Upstairs, I looked in on Robert. Recently, for reasons that are still a mystery to me, he has become obsessed with making drawings of the Matterhorn. When I asked him why, he did not reply. Instead, his shoulders seemed to fold towards one another, as if he was shutting himself from my gaze. These drawings are identical, or nearly identical; I assume because they have been copied out of a book. A number of them had been pinned to the wall. They lifted in the breeze when I opened the door.

Robert was asleep and had thrown off most of the blankets. One of his feet was exposed, the white bulb of his heel sticking up in the air, the toes bent against the mattress.

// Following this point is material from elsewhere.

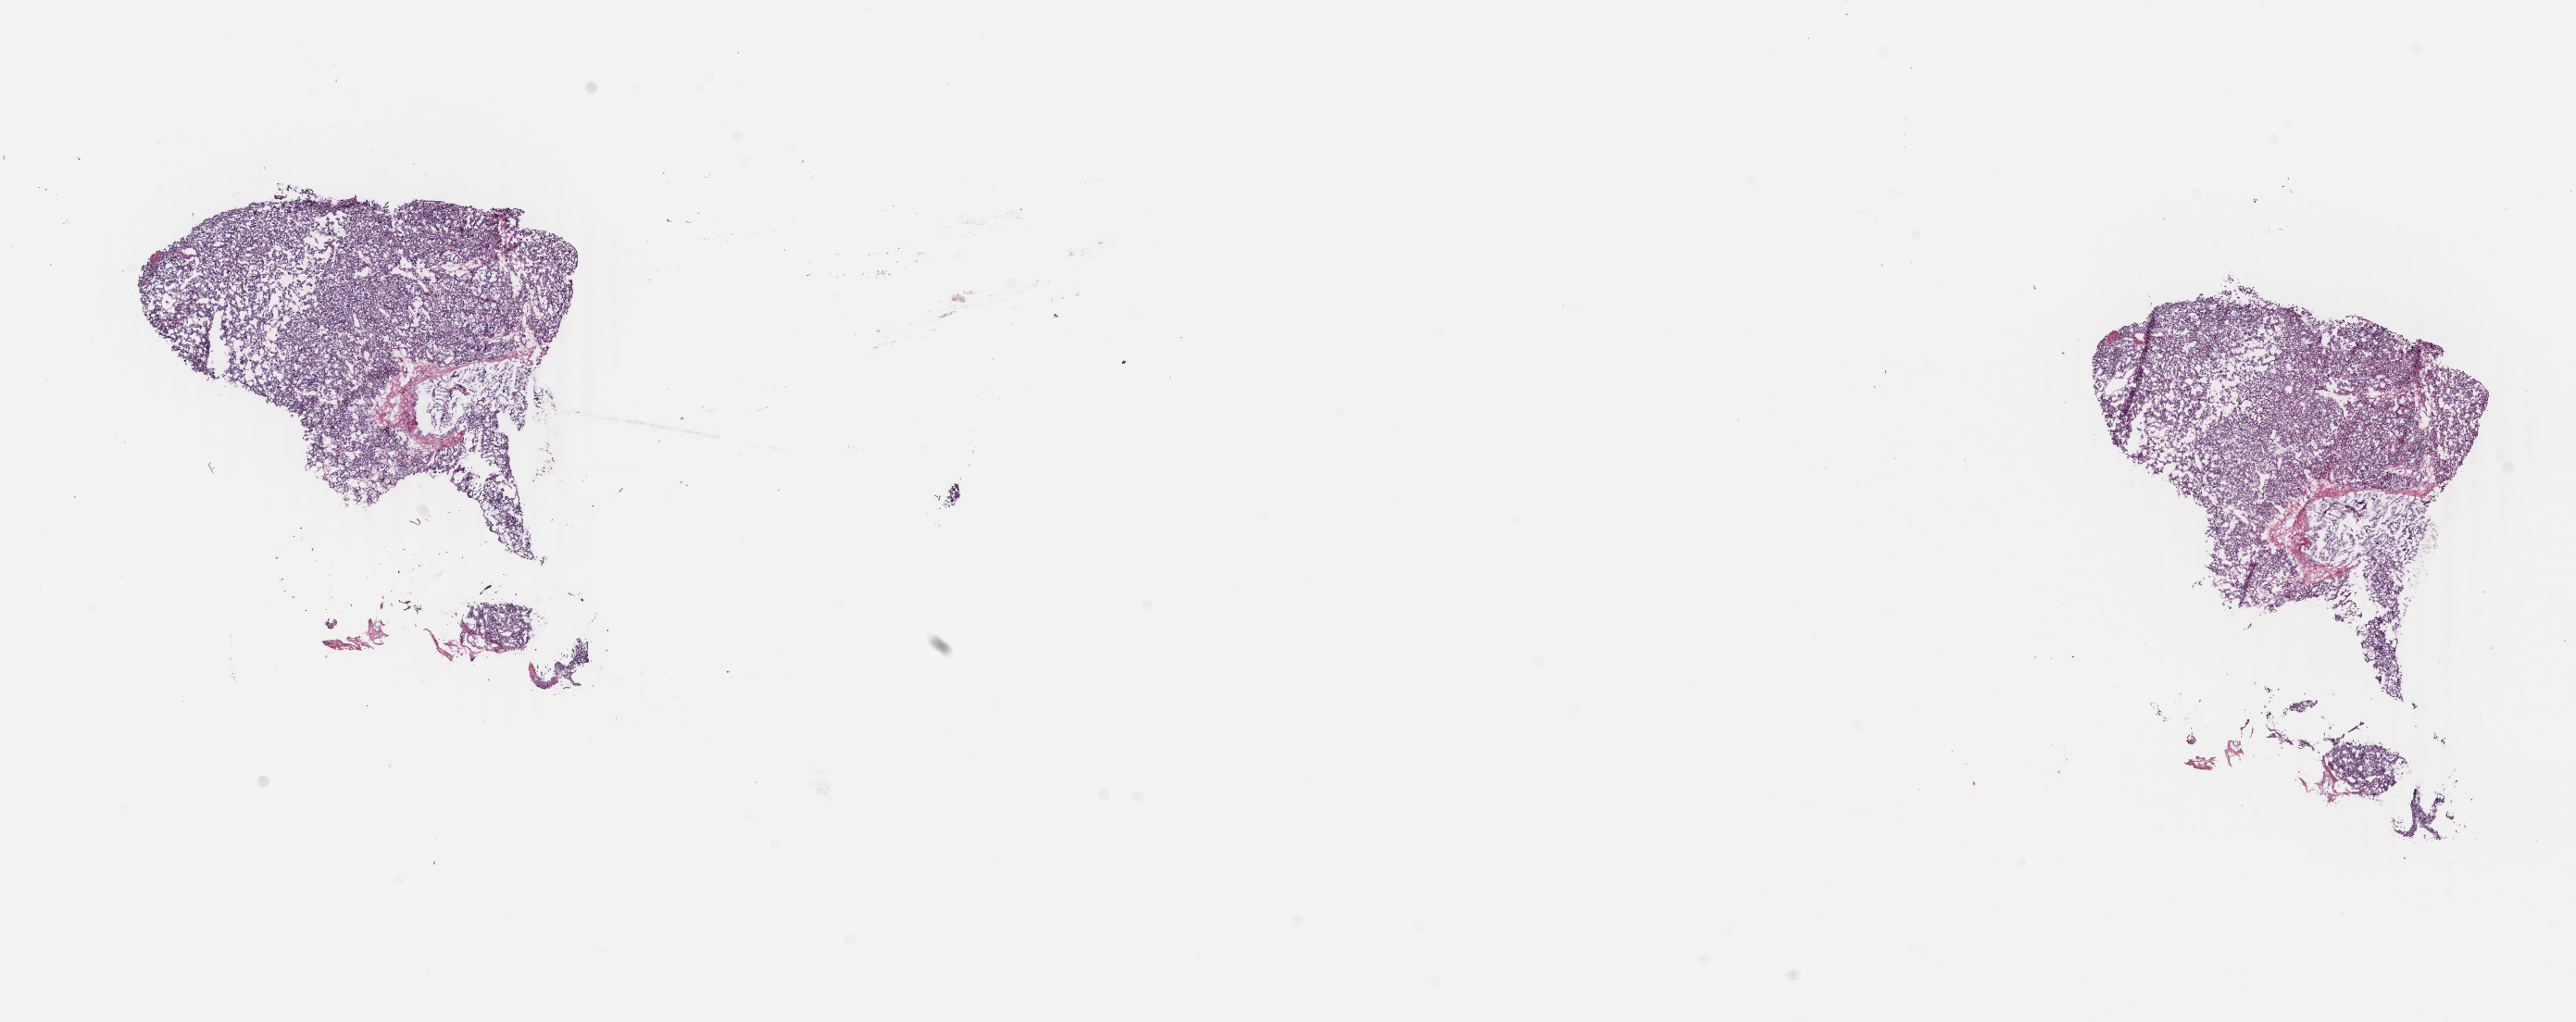
Whole-slide histology image, H&E — shown as a low-resolution overview of the whole scanned area (about 22.1 x 8.8 mm, slide scanned at 40x); frozen section; primary tumour sample from the connective, subcutaneous and other soft tissues. Male, age 27 years at initial diagnosis. Pathologist review of this section (percent, as recorded): tumour cells 100%, tumour nuclei 80%, normal cells 0%, stromal cells 0%, necrosis 0%. Infiltration values recorded for this section: lymphocyte infiltration 1%, monocyte infiltration 0%, neutrophil infiltration 0%.
• histologic diagnosis: Extra-adrenal paraganglioma, NOS (connective, subcutaneous and other soft tissues of trunk, NOS)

I covered his foot with one of the blankets, then kissed him on the forehead. He gave a small grunt — it was almost a sigh — but did not stir.

On the following afternoon I was told that Mr. Maynard from Ipswich Museum had come to pay a visit — Mr. Maynard is the curator of the museum and effectively Mr. Reid Moir’s deputy. According to Grateley, he had gone straight out to the excavation rather than come to the house and risk disturbing me. I decided that I would also go and see how Mr. Brown was getting on.

During the night it had rained and the grass was still slippery. I had to be careful where I put my feet. Hearing a yell, I looked up to see Robert running towards me. Around his head he had what appeared to be an elastic garter with several feathers stuck in it. I watched him come closer, rooted to the spot. All the time I was waiting for him to stop. However, he just kept coming. His arms were outstretched, his mouth open wide and his cheeks full of air.